On stage Saturday at Cosmopolitan's Fun Fearless Money conference, held in partnership with finance company SoFi, Graham and model-turned-mogul Tyra Banks discussed female mentorship, motivation, and career goals. And Graham explained that, with guidance from friends like Tyra and trusted advisers, she now recognizes the benefits of saving in order to fuel what pretty much everyone hopes will be a lengthy career. “It’s so important to be on a budget constantly,” she told the audience. “It doesn’t mean you’re broke, it doesn’t mean you can’t have things that you want, you just budget differently.” Cosmopolitan.com caught up with Graham right before she took the stage to talk brands, beauty, and the models she thinks should be making headlines.

You’ve built this amazing brand of body activism, and it’s all about positivity.

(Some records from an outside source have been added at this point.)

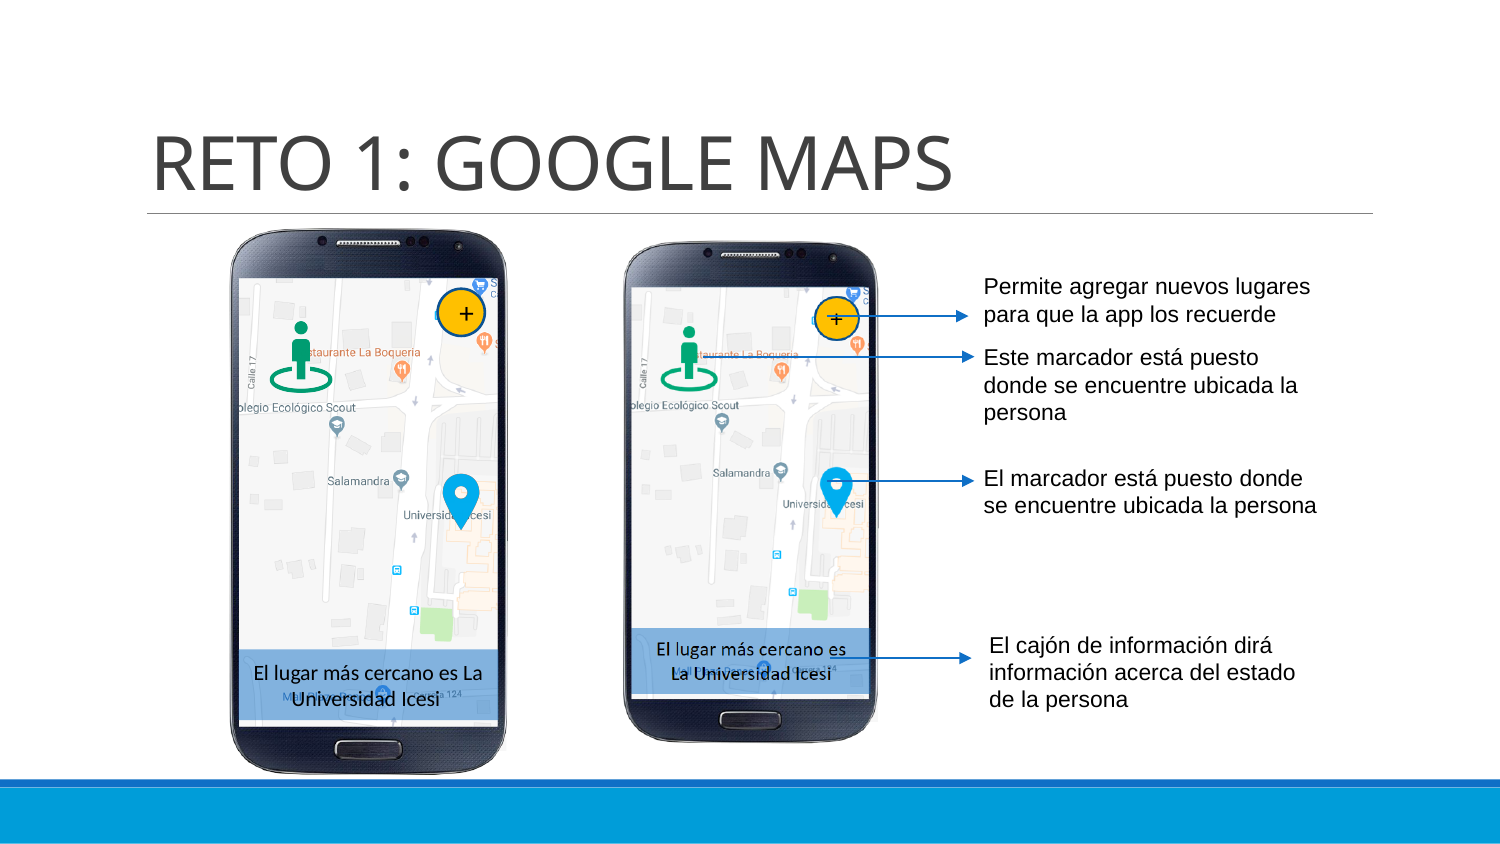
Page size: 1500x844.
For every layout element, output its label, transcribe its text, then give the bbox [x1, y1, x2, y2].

text_box Este marcador está puesto donde se encuentre ubicada la persona [968, 335, 1336, 433]
title RETO 1: GOOGLE MAPS [135, 35, 1373, 214]
text_box Permite agregar nuevos lugares para que la app los recuerde [968, 264, 1336, 335]
picture [831, 482, 842, 489]
picture [606, 233, 902, 746]
text_box El marcador está puesto donde se encuentre ubicada la persona [968, 456, 1336, 526]
picture [182, 213, 539, 787]
text_box El cajón de información dirá información acerca del estado de la persona [974, 622, 1341, 720]
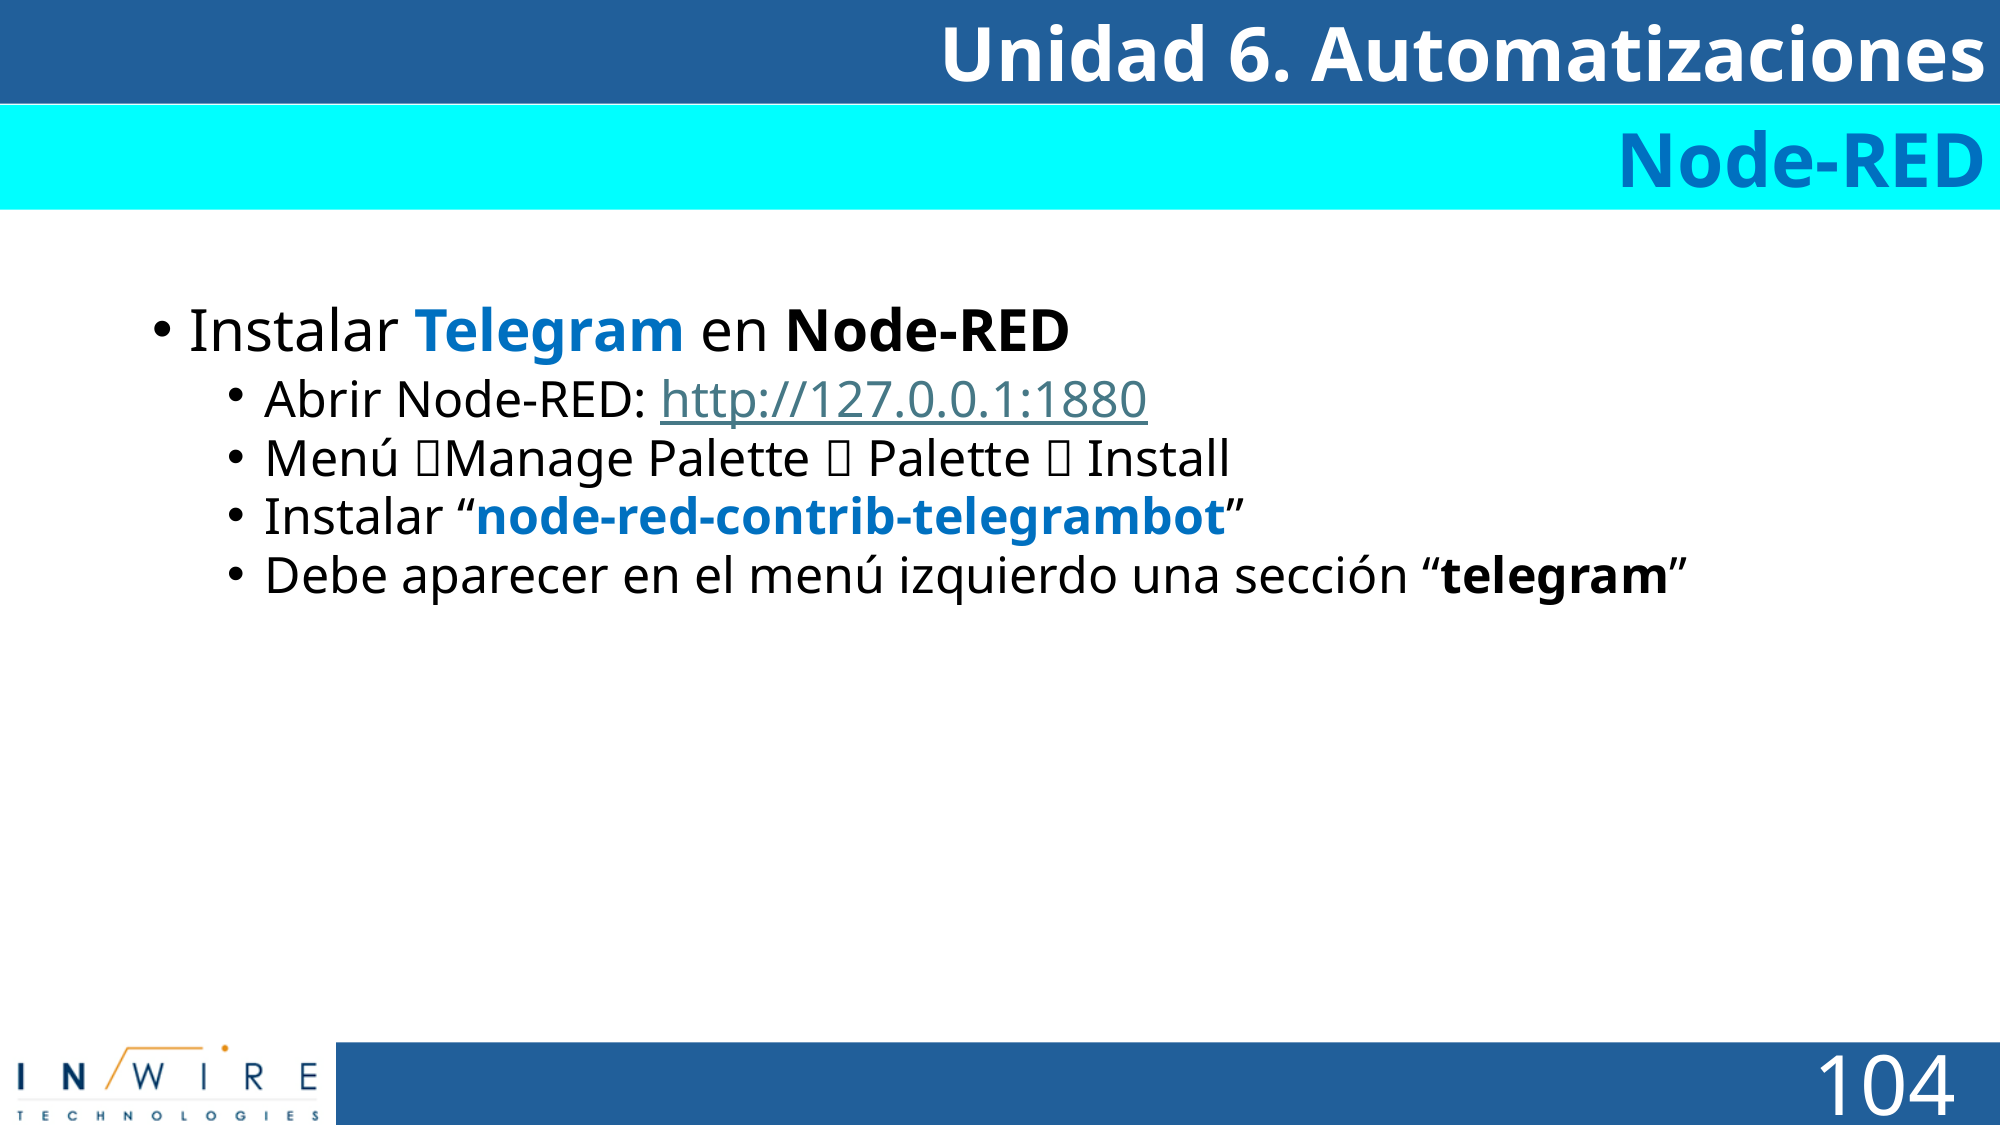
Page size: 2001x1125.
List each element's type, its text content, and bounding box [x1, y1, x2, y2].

list Instalar Telegram en Node-RED Abrir Node-RED: http://127.0.0.1:1880 Menú Manage Palette  Palette  Install Instalar “node-red-contrib-telegrambot” Debe aparecer en el menú izquierdo una sección “telegram” [137, 299, 1863, 1014]
picture [0, 1037, 336, 1125]
text_box Node-RED [0, 104, 2000, 210]
text_box Unidad 6. Automatizaciones [0, 0, 2000, 104]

What does it feel like when people come after you on social media whenever they see a photo of a certain angle and accuse you of losing weight?

At the end of the day I’m tired of addressing it on social media, because I already wrote about it on Lenny Letter ... Look, people, if you can’t get on the bandwagon, sayonara. But body shaming on every spectrum has to stop.

Tim Gunn wrote in the Washington Post that he felt like the fashion industry didn’t have plus-size women’s back, and that some designers were of the mind that they wouldn’t like the way their clothes would look on those women. How does it make you feel hearing those remarks?

I think for so long, fashion hasn’t coincided with curvy women of the world, but now they [designers] are. And I think in the last two years you’ve been able to see it more than ever. You’ve seen curvy women on the covers of magazines, and commercials, and movies. And I was never even able to say the names of five curvy women I could look up to, and now I can. More than ever, designers are putting women my size on the runway, putting us in their campaigns. Is it where we want it? No. But we’re on the way, so, I feel like fashion is finally jumping on the bandwagon and saying, "You know what? Diversity of age, race, and size is necessary, and we’re bringing it to you now."

A lot of curvier women have expressed disappointment with how hard it is to get designers to dress them for red carpet events. Have you ever run into that problem where it’s been hard to get people to dress you?

Everything has to be custom, because I’m not a sample size. So that’s where you run into the problem. It’s not about designers not wanting to, it’s more about, “Do we have time to make you something?” And when it’s fashion month, it’s a little bit harder, but when you have a week or two, it’s a lot easier. Naeem Khan made me a dress, Bao Tranchi, Christian Siriano, Jonathan Simkhai made me custom gowns. And they want to. It’s out there. And I also have these amazing stylists who have these connections, so it’s really teamwork makes the dream work.

Your career has just skyrocketed this past year. What are some of the surprising downsides of this kind of fame and recognition?

The paparazzi taking a photo of you as you’re eating! [Laughs]. You just have to work a little harder. When you’re not in the limelight, it’s a little less work, but when you’re in the limelight, you have to work hard to stay there. I love what I do and I love where I’m going. I love how the world is changing right before my eyes. I like to say that my cellulite is changing someone’s life out there.

Who are some other curvy models you know that you want the rest of the world to know about?

Marquita Pring, Precious Lee, Eva Kay, Georgia Pratt, Sabina [Karlsson], Tara Lynn. Any girl that was in my lingerie runway show, they have to know about. I put my friends in, but I also put some new girls in there as well.

This interview has been edited for length and clarity.